Two studies by the Pensions Institute at Cass Business School identified three factors which should be considered when designing DC plans: a member's human capital as represented by their salary profile over their career, their attitude to risk, and their preference for current versus future consumption.

The first study - led by Pensions Institute director David Blake, alongside Cass senior lecturer Douglas Wright - looked at members considered ‘rational life cycle financial planners' who choose the investment strategy which maximises the expected utility of the pension fund value at retirement.

It found an age-dependent annual contribution rate, in which employees wait until they are several years into their career before starting to contribute, would better serve these members' interests.

It said for a male worker with a typical career salary profile, the optimal contribution rate increases steadily from zero before the age of 35 to about 30% to 35% after the age of 55.

The research also found an age-dependent investment strategy through ‘stochastic lifestyling' to be optimal. The strategy begins with 100% of the contributions in equities or a diversified growth fund before the equity weight is reduced prior to retirement. However, unlike traditional lifestyling this does not occur at a predetermined point but is dependent on what has been happening to equity returns and labour income.

Cass said stochastic lifestyling is justified by recognising the importance of human capital - defined as the present value of lifetime labour income - and treating it as a bond-like asset since it generates a fairly predictable labour income stream which depreciates over the member's working life.

It added the findings have implications for the popular model of single ‘one-size-fits-all' default investment strategies, which do not have the flexibility to accommodate these personal factors.

Blake (pictured) said: "This study highlights the inherent problems with default funds. When it comes to the optimal investment strategy for a DC pension plan, three factors - salary profile, attitude to risk and personal discount rate - need to be taken into consideration.

"These factors vary too much from person to person for one default fund to fit all circumstances.
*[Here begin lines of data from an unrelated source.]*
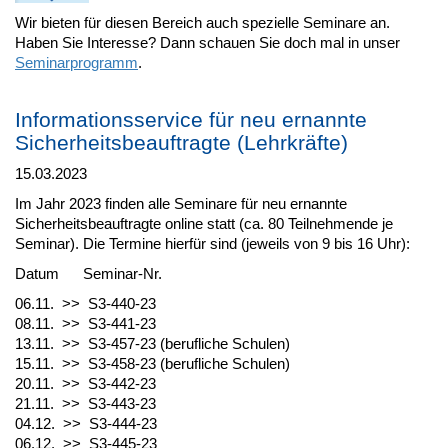
Wir bieten für diesen Bereich auch spezielle Seminare an.
Haben Sie Interesse? Dann schauen Sie doch mal in unser
Seminarprogramm
.
Informationsservice für neu ernannte
Sicherheitsbeauftragte (Lehrkräfte)
15.03.2023
Im Jahr 2023 finden alle Seminare für neu ernannte
Sicherheitsbeauftragte online statt (ca. 80 Teilnehmende je
Seminar). Die Termine hierfür sind (jeweils von 9 bis 16 Uhr):
Datum Seminar-Nr.
06.11. >> S3-440-23
08.11. >> S3-441-23
13.11. >> S3-457-23 (berufliche Schulen)
15.11. >> S3-458-23 (berufliche Schulen)
20.11. >> S3-442-23
21.11. >> S3-443-23
04.12. >> S3-444-23
06.12. >> S3-445-23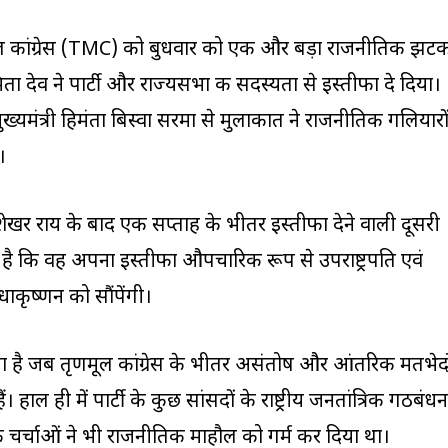
णमूल कांग्रेस (TMC) को बुधवार को एक और बड़ा राजनीतिक झट
ा देव ने पार्टी और राज्यसभा की सदस्यता से इस्तीफा दे दिया।
्यमंत्री हिमंता बिस्वा सरमा से मुलाकात ने राजनीतिक गलियारो
।
ंदु शेखर राय के बाद एक सप्ताह के भीतर इस्तीफा देने वाली दूसरी
 है कि वह अपना इस्तीफा औपचारिक रूप से उपराष्ट्रपति एवं
ाकृष्णन को सौंपेंगी।
ा है जब तृणमूल कांग्रेस के भीतर असंतोष और आंतरिक मतभेदो
 हाल ही में पार्टी के कुछ सांसदों के राष्ट्रीय जनतांत्रिक गठबंधन
ी चर्चाओं ने भी राजनीतिक माहौल को गर्म कर दिया था।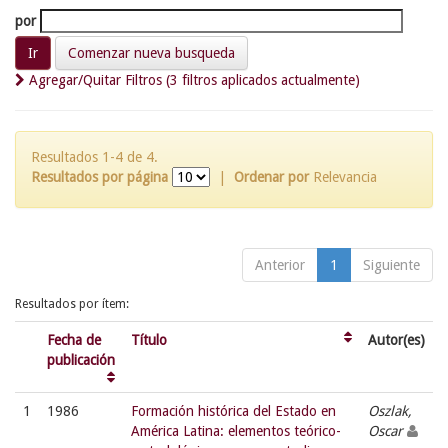
por
Comenzar nueva busqueda
Agregar/Quitar Filtros (3 filtros aplicados actualmente)
Resultados 1-4 de 4.
Resultados por página
|
Ordenar por
Relevancia
Anterior
1
Siguiente
Resultados por ítem:
Fecha de
Título
Autor(es)
publicación
1
1986
Formación histórica del Estado en
Oszlak,
América Latina: elementos teórico-
Oscar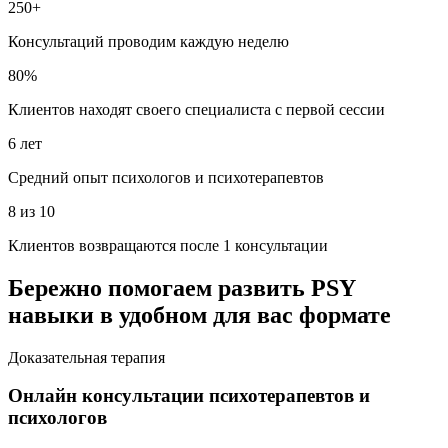
250+
Консультаций проводим каждую неделю
80%
Клиентов находят своего специалиста с первой сессии
6 лет
Средний опыт психологов и психотерапевтов
8 из 10
Клиентов возвращаются после 1 консультации
Бережно помогаем развить PSY
навыки в удобном для вас формате
Доказательная терапия
Онлайн консультации психотерапевтов и
психологов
But we don't need hundreds of different funds either - people shouldn't be overwhelmed by choice - a very small number of well-defined choices will suffice."

The second part of Cass's research looked at the optimal default strategy assuming that ‘human' investors have so-called behavioural biases that restrict them from investing in a fully rational way.

It examined how they would optimally invest if they suffer from the most significant behavioural bias, namely loss aversion.